## begin RECORD LIST
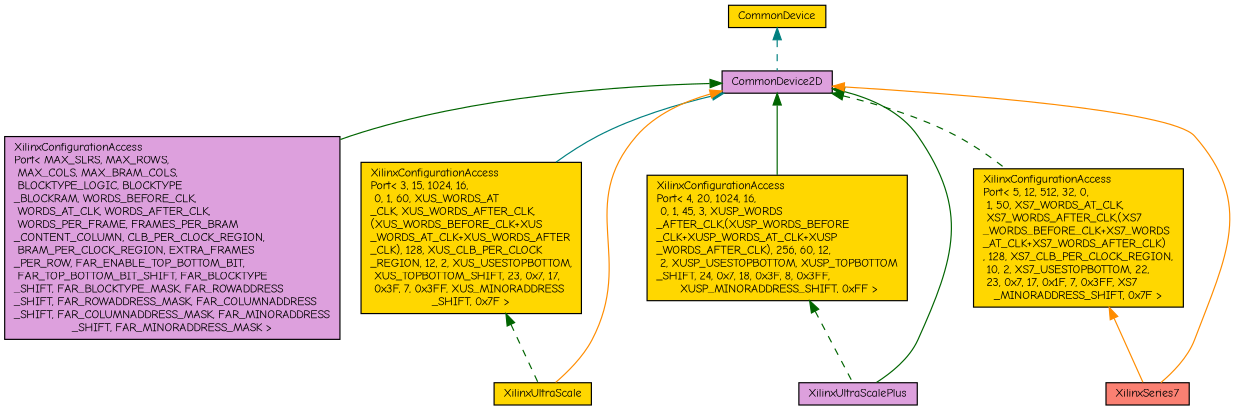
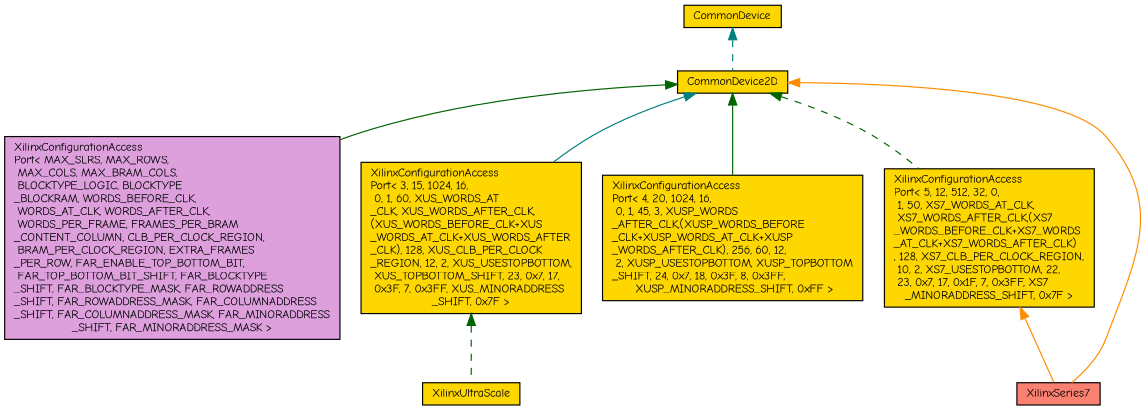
  digraph {
    fontname="Comic Neue"
    rankdir=TB
    node [color=black fillcolor=gold fontname="Comic Neue" fontsize=10 shape=record style=filled]
    edge [color=darkgreen dir=back fontname="Comic Neue" fontsize=10 labelfontname=Helvetica labelfontsize=10 style=solid]
    n1 [height=0.2 label=CommonDevice width=0.4]
-   n2 [fillcolor=plum height=0.2 label=CommonDevice2D width=0.4]
+   n2 [height=0.2 label=CommonDevice2D width=0.4]
    n3 [fillcolor=plum height=0.2 label="XilinxConfigurationAccess\lPort\< MAX_SLRS, MAX_ROWS,\l MAX_COLS, MAX_BRAM_COLS,\l BLOCKTYPE_LOGIC, BLOCKTYPE\l_BLOCKRAM, WORDS_BEFORE_CLK,\l WORDS_AT_CLK, WORDS_AFTER_CLK,\l WORDS_PER_FRAME, FRAMES_PER_BRAM\l_CONTENT_COLUMN, CLB_PER_CLOCK_REGION,\l BRAM_PER_CLOCK_REGION, EXTRA_FRAMES\l_PER_ROW, FAR_ENABLE_TOP_BOTTOM_BIT,\l FAR_TOP_BOTTOM_BIT_SHIFT, FAR_BLOCKTYPE\l_SHIFT, FAR_BLOCKTYPE_MASK, FAR_ROWADDRESS\l_SHIFT, FAR_ROWADDRESS_MASK, FAR_COLUMNADDRESS\l_SHIFT, FAR_COLUMNADDRESS_MASK, FAR_MINORADDRESS\l_SHIFT, FAR_MINORADDRESS_MASK \>" width=0.4]
    n4 [height=0.2 label="XilinxConfigurationAccess\lPort\< 3, 15, 1024, 16,\l 0, 1, 60, XUS_WORDS_AT\l_CLK, XUS_WORDS_AFTER_CLK,\l(XUS_WORDS_BEFORE_CLK+XUS\l_WORDS_AT_CLK+XUS_WORDS_AFTER\l_CLK), 128, XUS_CLB_PER_CLOCK\l_REGION, 12, 2, XUS_USESTOPBOTTOM,\l XUS_TOPBOTTOM_SHIFT, 23, 0x7, 17,\l 0x3F, 7, 0x3FF, XUS_MINORADDRESS\l_SHIFT, 0x7F \>" width=0.4]
    n5 [height=0.2 label=XilinxUltraScale width=0.4]
    n6 [height=0.2 label="XilinxConfigurationAccess\lPort\< 4, 20, 1024, 16,\l 0, 1, 45, 3, XUSP_WORDS\l_AFTER_CLK,(XUSP_WORDS_BEFORE\l_CLK+XUSP_WORDS_AT_CLK+XUSP\l_WORDS_AFTER_CLK), 256, 60, 12,\l 2, XUSP_USESTOPBOTTOM, XUSP_TOPBOTTOM\l_SHIFT, 24, 0x7, 18, 0x3F, 8, 0x3FF,\l XUSP_MINORADDRESS_SHIFT, 0xFF \>" width=0.4]
-   n7 [fillcolor=plum height=0.2 label=XilinxUltraScalePlus width=0.4]
    n8 [height=0.2 label="XilinxConfigurationAccess\lPort\< 5, 12, 512, 32, 0,\l 1, 50, XS7_WORDS_AT_CLK,\l XS7_WORDS_AFTER_CLK,(XS7\l_WORDS_BEFORE_CLK+XS7_WORDS\l_AT_CLK+XS7_WORDS_AFTER_CLK)\l, 128, XS7_CLB_PER_CLOCK_REGION,\l 10, 2, XS7_USESTOPBOTTOM, 22,\l 23, 0x7, 17, 0x1F, 7, 0x3FF, XS7\l_MINORADDRESS_SHIFT, 0x7F \>" width=0.4]
    n9 [fillcolor=salmon height=0.2 label=XilinxSeries7 width=0.4]
    n1 -> n2 [color=teal style=dashed]
    n2 -> n3
    n2 -> n4 [color=teal]
-   n2 -> n5 [color=darkorange]
    n2 -> n6
-   n2 -> n7
    n2 -> n8 [style=dashed]
    n2 -> n9 [color=darkorange]
    n4 -> n5 [style=dashed]
-   n6 -> n7 [style=dashed]
    n8 -> n9 [color=darkorange]
  }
## end RECORD LIST
▶ [WHAT YOU NEED TO DO]
Reproduce every line of the material with each occurrence of "darkorange" replaced by "navy" and all other text left unchanged. Omit the pictures from your answer.

▶ [FINISHED EXERCISE]
  digraph {
    fontname="Comic Neue"
    rankdir=TB
    node [color=black fillcolor=gold fontname="Comic Neue" fontsize=10 shape=record style=filled]
    edge [color=darkgreen dir=back fontname="Comic Neue" fontsize=10 labelfontname=Helvetica labelfontsize=10 style=solid]
    n1 [height=0.2 label=CommonDevice width=0.4]
-   n2 [fillcolor=plum height=0.2 label=CommonDevice2D width=0.4]
+   n2 [height=0.2 label=CommonDevice2D width=0.4]
    n3 [fillcolor=plum height=0.2 label="XilinxConfigurationAccess\lPort\< MAX_SLRS, MAX_ROWS,\l MAX_COLS, MAX_BRAM_COLS,\l BLOCKTYPE_LOGIC, BLOCKTYPE\l_BLOCKRAM, WORDS_BEFORE_CLK,\l WORDS_AT_CLK, WORDS_AFTER_CLK,\l WORDS_PER_FRAME, FRAMES_PER_BRAM\l_CONTENT_COLUMN, CLB_PER_CLOCK_REGION,\l BRAM_PER_CLOCK_REGION, EXTRA_FRAMES\l_PER_ROW, FAR_ENABLE_TOP_BOTTOM_BIT,\l FAR_TOP_BOTTOM_BIT_SHIFT, FAR_BLOCKTYPE\l_SHIFT, FAR_BLOCKTYPE_MASK, FAR_ROWADDRESS\l_SHIFT, FAR_ROWADDRESS_MASK, FAR_COLUMNADDRESS\l_SHIFT, FAR_COLUMNADDRESS_MASK, FAR_MINORADDRESS\l_SHIFT, FAR_MINORADDRESS_MASK \>" width=0.4]
    n4 [height=0.2 label="XilinxConfigurationAccess\lPort\< 3, 15, 1024, 16,\l 0, 1, 60, XUS_WORDS_AT\l_CLK, XUS_WORDS_AFTER_CLK,\l(XUS_WORDS_BEFORE_CLK+XUS\l_WORDS_AT_CLK+XUS_WORDS_AFTER\l_CLK), 128, XUS_CLB_PER_CLOCK\l_REGION, 12, 2, XUS_USESTOPBOTTOM,\l XUS_TOPBOTTOM_SHIFT, 23, 0x7, 17,\l 0x3F, 7, 0x3FF, XUS_MINORADDRESS\l_SHIFT, 0x7F \>" width=0.4]
    n5 [height=0.2 label=XilinxUltraScale width=0.4]
    n6 [height=0.2 label="XilinxConfigurationAccess\lPort\< 4, 20, 1024, 16,\l 0, 1, 45, 3, XUSP_WORDS\l_AFTER_CLK,(XUSP_WORDS_BEFORE\l_CLK+XUSP_WORDS_AT_CLK+XUSP\l_WORDS_AFTER_CLK), 256, 60, 12,\l 2, XUSP_USESTOPBOTTOM, XUSP_TOPBOTTOM\l_SHIFT, 24, 0x7, 18, 0x3F, 8, 0x3FF,\l XUSP_MINORADDRESS_SHIFT, 0xFF \>" width=0.4]
-   n7 [fillcolor=plum height=0.2 label=XilinxUltraScalePlus width=0.4]
    n8 [height=0.2 label="XilinxConfigurationAccess\lPort\< 5, 12, 512, 32, 0,\l 1, 50, XS7_WORDS_AT_CLK,\l XS7_WORDS_AFTER_CLK,(XS7\l_WORDS_BEFORE_CLK+XS7_WORDS\l_AT_CLK+XS7_WORDS_AFTER_CLK)\l, 128, XS7_CLB_PER_CLOCK_REGION,\l 10, 2, XS7_USESTOPBOTTOM, 22,\l 23, 0x7, 17, 0x1F, 7, 0x3FF, XS7\l_MINORADDRESS_SHIFT, 0x7F \>" width=0.4]
    n9 [fillcolor=salmon height=0.2 label=XilinxSeries7 width=0.4]
    n1 -> n2 [color=teal style=dashed]
    n2 -> n3
    n2 -> n4 [color=teal]
-   n2 -> n5 [color=navy]
    n2 -> n6
-   n2 -> n7
    n2 -> n8 [style=dashed]
    n2 -> n9 [color=navy]
    n4 -> n5 [style=dashed]
-   n6 -> n7 [style=dashed]
    n8 -> n9 [color=navy]
  }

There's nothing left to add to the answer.